While Leher’s essays looked like journalism, and dealt with science, they weren’t scientific papers and they were more focused on good storytelling than on the “who, what, why, when, or where”. Like Mike Daisy (also profiled in Ronson’s book) or Werner Herzog, Lehrer perhaps focused more on the “emotional truth” of his stories than the truth with a capital T. Again, this is not to say that the issues brought up in regards to Lehrer’s transgressions aren’t worthy of discussion and correction. However, it’s sometimes hard for me to see eye to eye with Engber’s righteous anger. For example, he spends a good bit of his time ripping into Lehrer for borrowing liberally from a book about Tom Brady for a chapter in his book.
Those “mistakes” are already on the public record. It’s all too easy to unearth more. A few days ago I looked at the first chapter of How We Decide, which describes quarterback Tom Brady’s Super Bowl–winning drive against the St. Louis Rams in 2002. Lehrer’s account of those 81 seconds closely follows one from Moving the Chains: Tom Brady and the Pursuit of Everything, by Charles P. Pierce, which also tells that story in its first chapter. Lehrer cites the Pierce book for two specific quotes, but his game analysis and structure are more or less the same. Some sentences are copied word-for-word, like this one: “The coaches were confident that the young quarterback wouldn’t make a mistake.”

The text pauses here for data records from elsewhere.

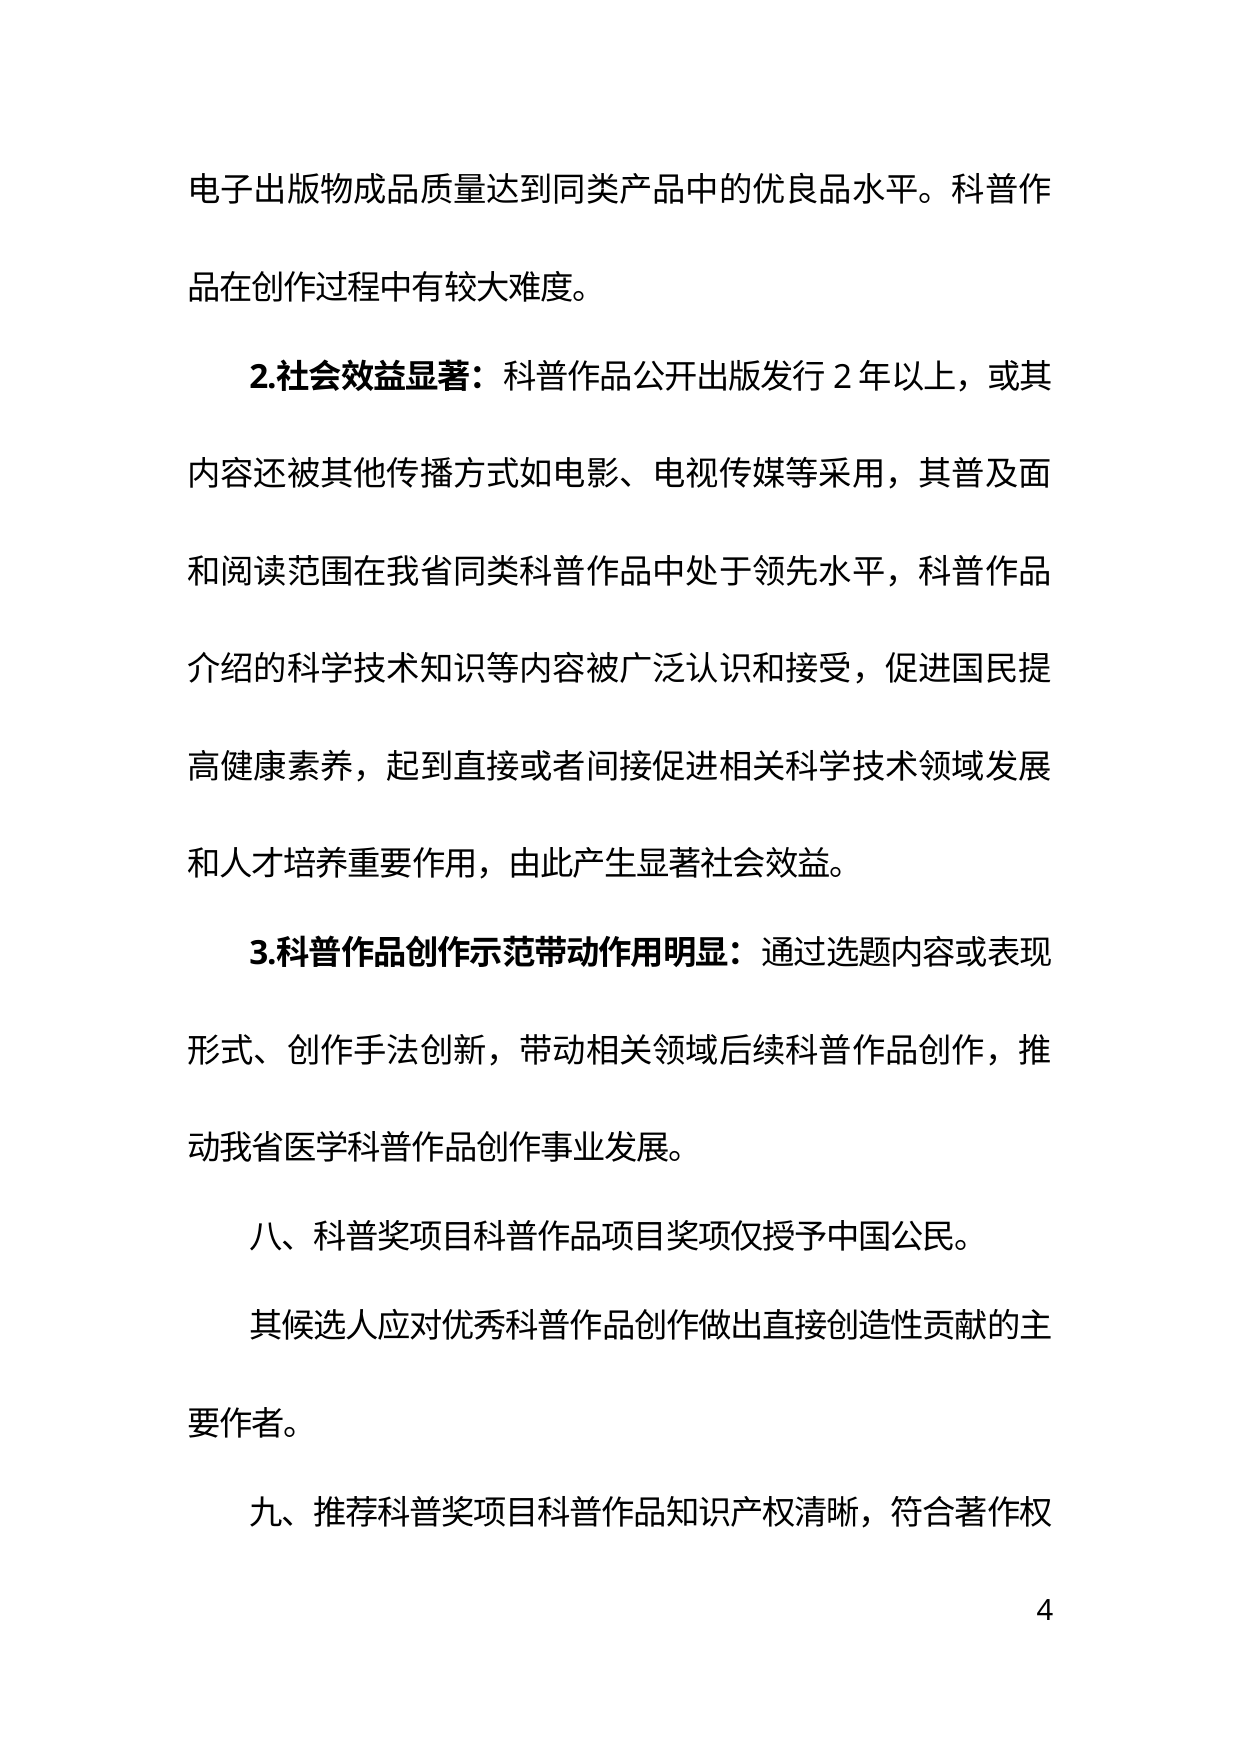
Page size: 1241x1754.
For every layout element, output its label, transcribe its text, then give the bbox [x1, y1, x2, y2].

text 其候选人应对优秀科普作品创作做出直接创造性贡献的主要作者。 [187, 1291, 1053, 1453]
text 八、科普奖项目科普作品项目奖项仅授予中国公民。 [187, 1202, 1053, 1267]
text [187, 155, 1053, 317]
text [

What Engber fails to see is that Jonah Lehrer is not really focused on the Tom Brady story as a way of talking about Tom Brady, but instead using the details of this story to set up a much broader discussion. I don’t get the sense that Lehrer is insinuating that he did a great deal of original reporting on Brady. He perhaps could have done a better job of citing his sources. However, the fact that he didn’t cite the source well doesn’t have much to do with the larger point about decision-making that he is making.
Again, the discussion is important, and the corrections should be made. There is no doubt whatsoever that Lehrer made a lot of mistakes. However, his work resonated with me in a myriad of ways, and I forgive him his sins, partly because I fail in many of the same ways myself. I rush to post things before they are finished, and I don’t pay a lot of attention to the rules of journalism. For the most part, I’m trying to work out ideas, which means a lot of them aren’t fully formed. However, I’m not under any scrutiny, no one’s paying me to write, and not many people are paying attention anyway.
It’s been nearly two years now since the scandal, and even though “Imagine” was pulled from the shelves, Engber will be very frustrated to find that according to the most recent Amazon reviews people continue to find a lot of value in it. The same is true for “How We Decide” and “Proust Was a Neuroscientist”.
As filmmakers we face a real dilemma. Lehrer’s work was incredibly important to our process, and he graciously agreed to several interviews. In those interviews, he gave us fantastic material to work with, that cleanly and clearly makes the points that we want to have in the film. However, because of his vast public shaming, many people – including Jonah himself – have told us it is unwise to put him in the film. While it is true that we could shoot an interview with someone else who could make the same, or similar, points, I am very resistant to ignoring the role he played. We are working to figure out how to weave what happened to him into the story. I hope that we can, because it is relevant to the complex tale that we are telling. While “All The Rage” is about Dr. Sarno and mindbody medicine, it is also very much about how ideas move through the world, and the complex and often unconscious frames that shape our thinking. It may be too much of a diversion from the story, but I will continue to struggle with it.